There’s something magical about the combination of rich chocolate, fluffy whipped cream, and luscious cherries—and this Black Forest Cake Roll captures all of it in one elegant, swirled masterpiece. This rolled version of the traditional Black Forest cake brings a stunning presentation to the table, making it perfect for holidays, birthdays, or any occasion that deserves a showstopper dessert.

Instead of the classic layered cake, this roll features a soft chocolate sponge cake wrapped around sweetened whipped cream and cherries, all draped in a silky chocolate ganache. Finished with dollops of cream, juicy cherries, and delicate chocolate curls, every slice is a swirl of indulgence, flavor, and beauty.
Why You’ll Love This Black Forest Cake Roll
- Elegant but Simple: It looks like it took hours to make, but with a few tips, it’s totally doable at home.
- Classic Flavors, New Twist: Keeps the essence of Black Forest cake—chocolate, cream, cherries—while delivering it in a fun, roll cake format.
- Perfect for Celebrations: A beautiful centerpiece that’s easy to slice and serve.
- Textural Heaven: Light sponge, silky whipped cream, juicy cherries, and a bit of crunch from chocolate curls.
Preparation Phase & Tools to Use
Creating a flawless Black Forest Cake Roll begins with the right setup. Each tool plays a crucial role in achieving that perfect swirl and elegant finish. Here’s what you’ll need and why:
- Jelly Roll Pan (10×15 inch): This shallow baking sheet ensures the cake is thin enough to roll without cracking. Standard cake pans won’t give you the same flexibility.
- Parchment Paper: Prevents sticking and makes it easy to lift and roll the cake straight out of the pan.
- Electric Mixer (hand or stand): Essential for beating eggs to the ribbon stage and whipping cream to stiff peaks. These textures are key to both the sponge and filling.
- Clean Kitchen Towel & Powdered Sugar: Used to roll the cake while warm and prevent sticking. The towel “trains” the cake to hold its shape.
- Offset Spatula: Ideal for spreading batter and cream evenly, especially in tight corners.

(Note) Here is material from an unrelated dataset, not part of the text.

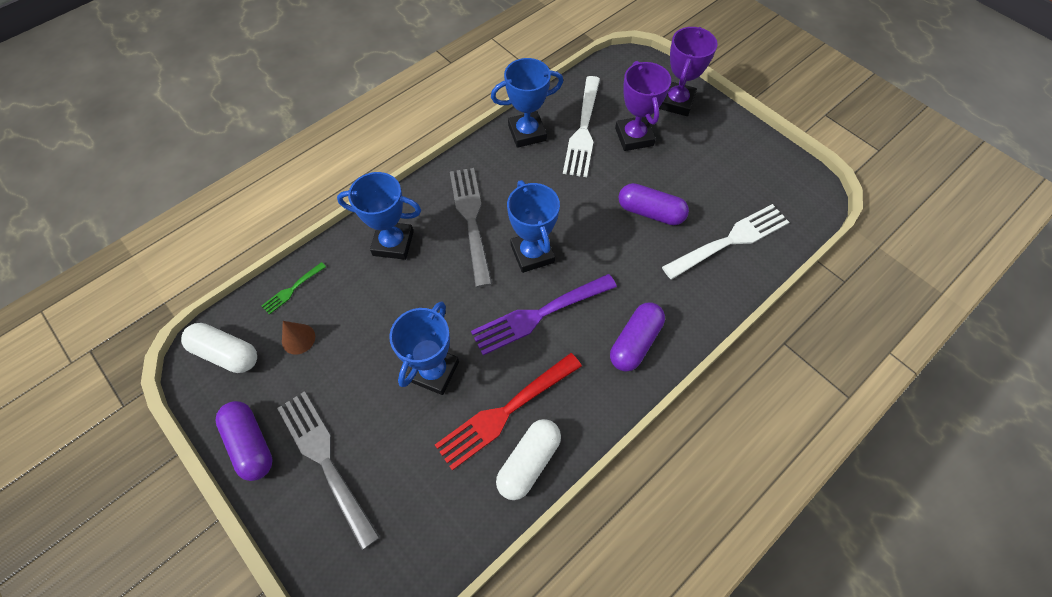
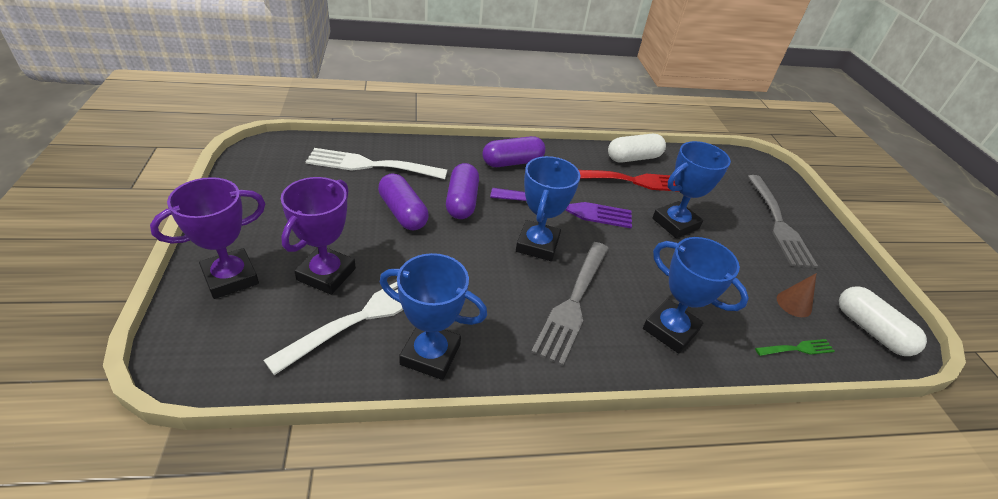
camera: 150 degrees left, 20 degrees down
(251, 444) = (840, 259): purple capsule -> purple capsule (461, 201)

- Cooling Rack: To allow the cake to cool uniformly after baking.
- Sharp Knife or Serrated Knife: For clean slicing and trimming the ends for a neat presentation.
- Piping Bag & Star Tip (optional): For decorating the top with whipped cream rosettes.
- Fine Mesh Sieve (optional): To dust the cake with powdered sugar before rolling.
Preparation Tips
- Room Temperature Eggs: Make sure your eggs are at room temperature. They whip better, which is crucial for the airy sponge texture.
- Do Not Overbake: Even a minute too long in the oven can make the cake crack while rolling. Stick to the baking time and test gently.
- Roll While Warm: Rolling the cake right out of the oven (with a towel) helps shape it and prevents breakage when you fill it later.
- Chill the Whipping Cream: Cold cream whips faster and holds its shape better. Chill the bowl and beaters too, if possible.
- Use Stabilized Whipped Cream (optional): You can add a touch of gelatin or cornstarch to the cream to help it hold its shape longer, especially for warmer events.
- Choose the Right Cherries: Jarred sour cherries or cherry pie filling work great. Drain excess liquid so the roll doesn’t get soggy.
- Trim the Edges: Before serving, slice a thin piece from each end to reveal a clean swirl and polish the look.
Ingredients for This Black Forest Cake Roll
Here’s everything you need to make this decadent dessert from scratch—each component broken down for clarity. This recipe yields one 10×15 inch roll cake, enough for 8–10 generous slices.
For the Chocolate Sponge Cake:
- 4 large eggs (room temperature)
- ¾ cup granulated sugar
- 1 teaspoon vanilla extract
- ⅓ cup unsweetened cocoa powder
- ½ cup all-purpose flour
- 1 teaspoon baking powder
- ¼ teaspoon salt
For Rolling (Pre-Filling):
- Powdered sugar (for dusting the towel)
For the Cherry Filling:
- 1 cup cherry pie filling or jarred sour cherries, drained (reserve some whole for topping)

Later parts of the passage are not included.